Opinion: My patient would rather take a peptide than a statin. That reveals an uncomfortable truth in medicine

Why it matters: Poor statin adherence increases mortality risk by 90% for 3.3 million patients, despite overwhelming evidence of efficacy.
- A patient discontinued her statin, leading to a significant increase in her LDL cholesterol and ignoring her family history of heart disease, despite two years of prior use.
- The patient is self-injecting BPC-157, a synthetic peptide with only preclinical data in rodent models, for a knee injury, influenced by podcasts and online research.
- The Cholesterol Treatment Trialists’ Collaboration, a study published in The Lancet involving 123,940 people, found that 62 of 66 listed statin adverse effects were unsupported by trial evidence, confirming only minor risks like a 1% incidence of muscle symptoms.
- Meta-analyses of over 170,000 participants show statins reduce major adverse cardiovascular events by 25% and all-cause mortality, with adherence reducing mortality by 35% and discontinuation increasing risk by 90%.
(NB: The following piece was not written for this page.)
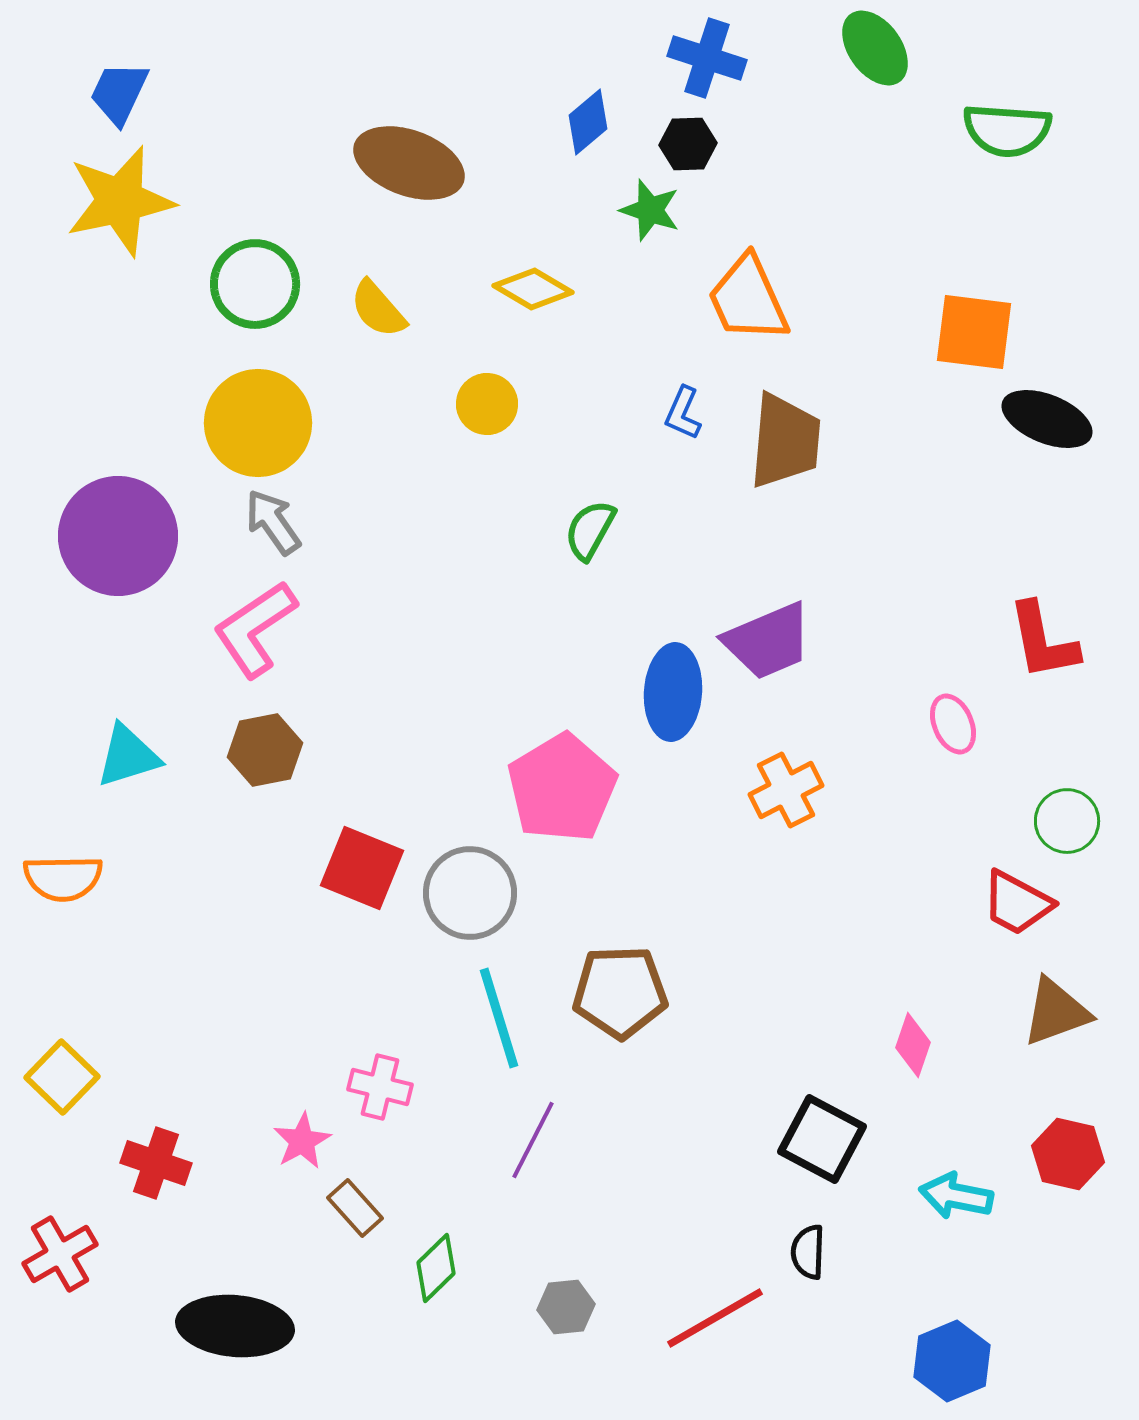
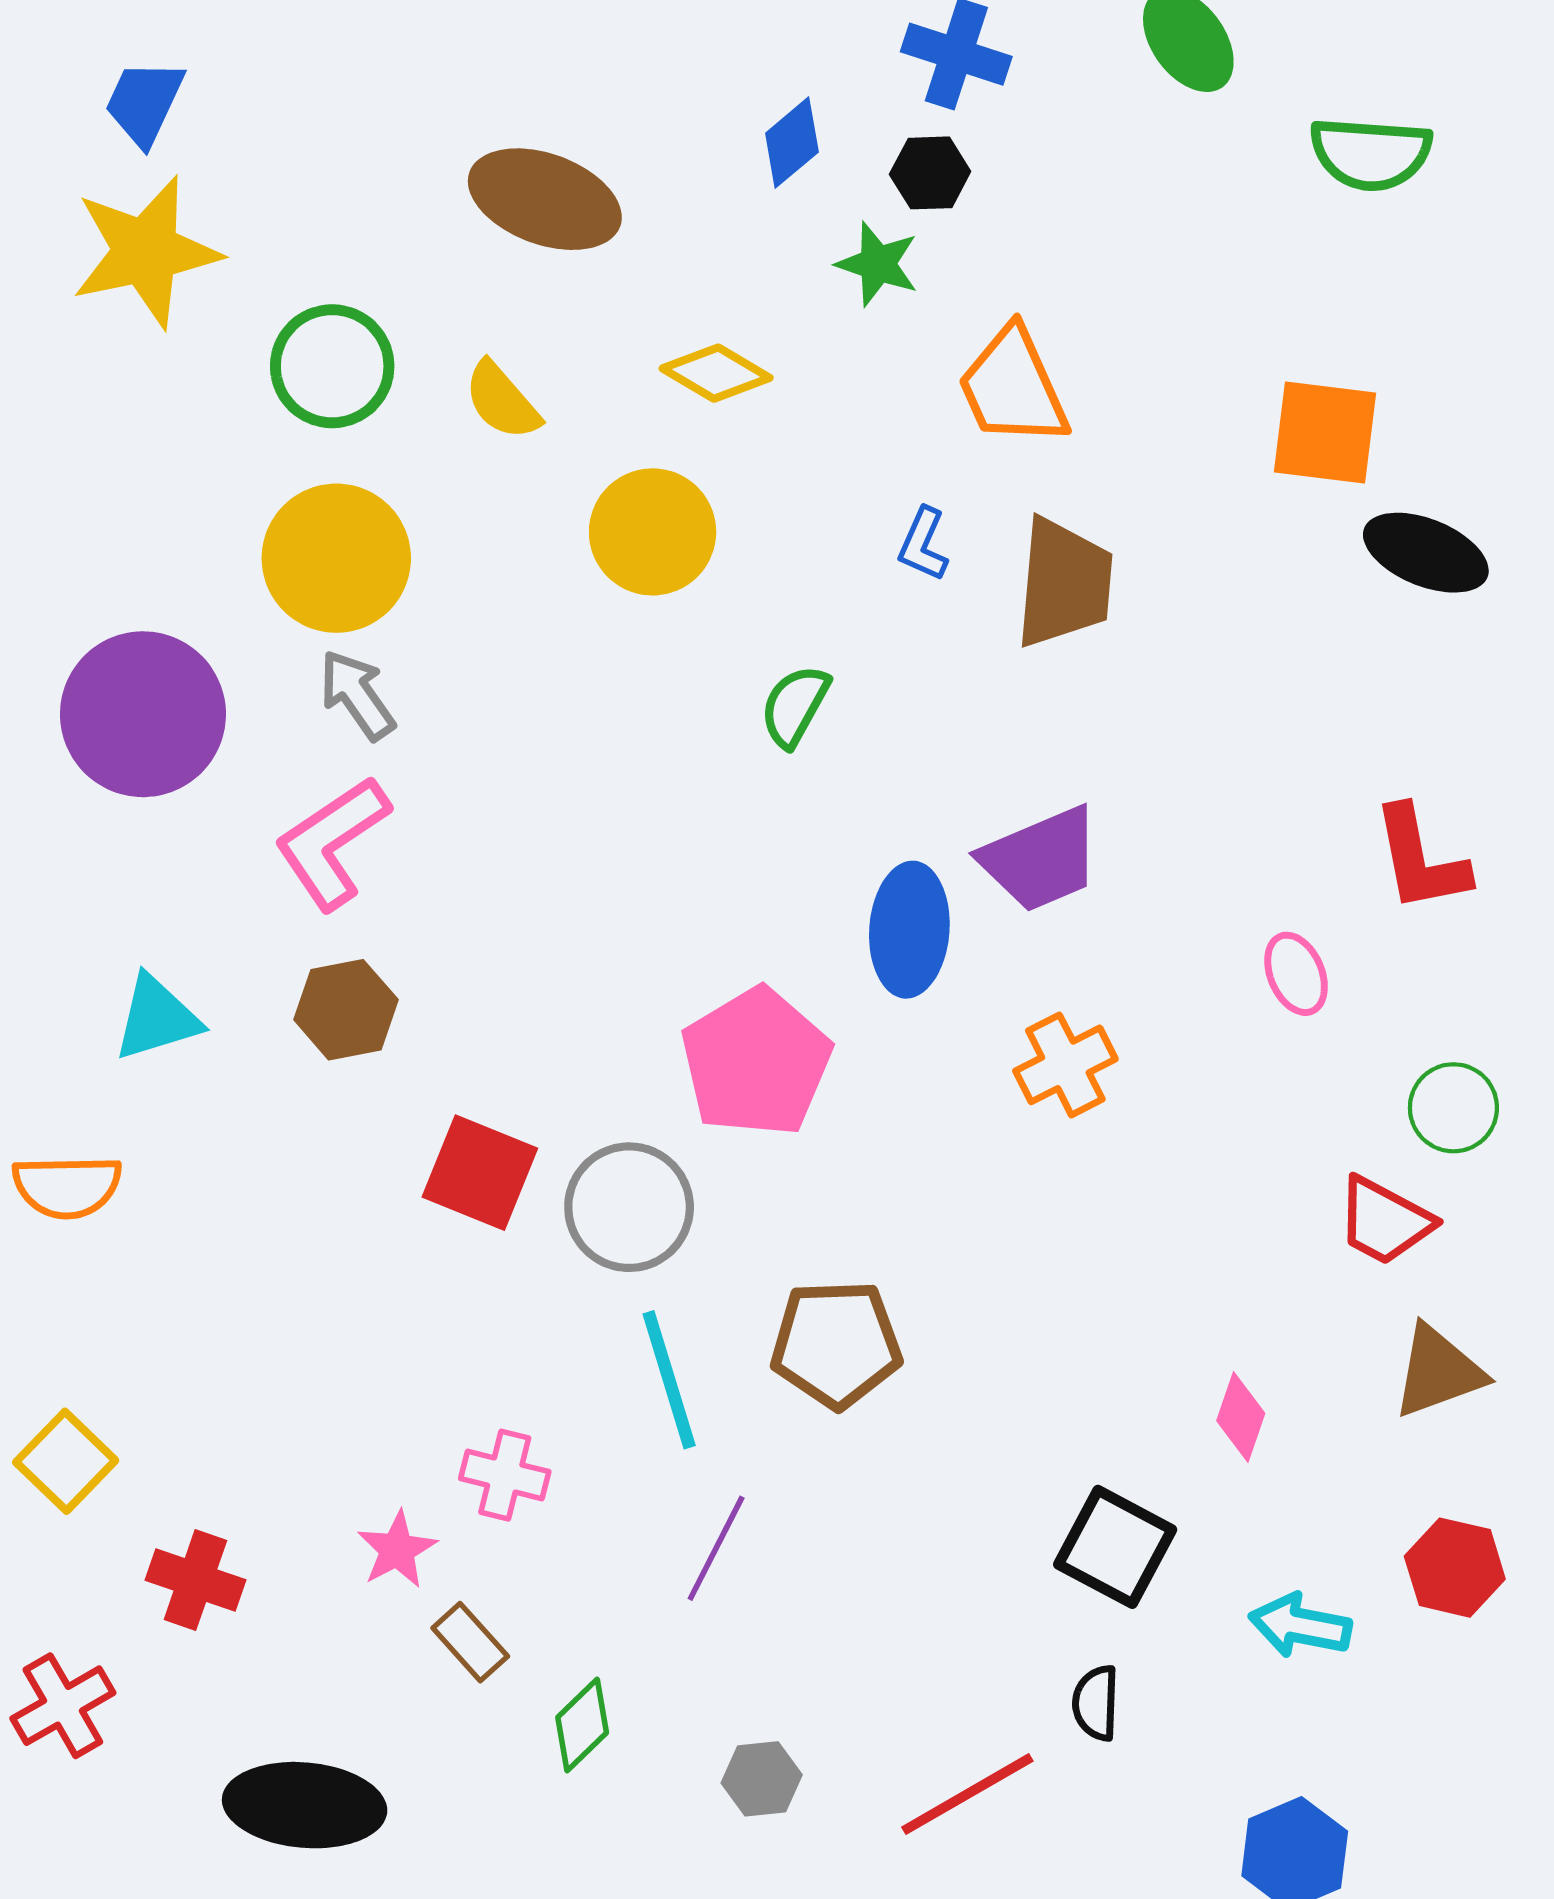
yellow circle: (487, 404) -> (653, 532), size x1.5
- The SAMSON trial demonstrated that 90% of symptoms attributed to statins are also reproduced by placebo, suggesting a strong nocebo effect rather than actual drug side effects.
A physician highlights a concerning trend where patients, like one who stopped a statin despite high heart attack risk and robust evidence of its benefits, opt for unproven alternatives like BPC-157 based on online information. This reveals a growing public distrust in evidence-based medicine, even as major studies like The Lancet's Cholesterol Treatment Trialists’ Collaboration debunk common statin side effects.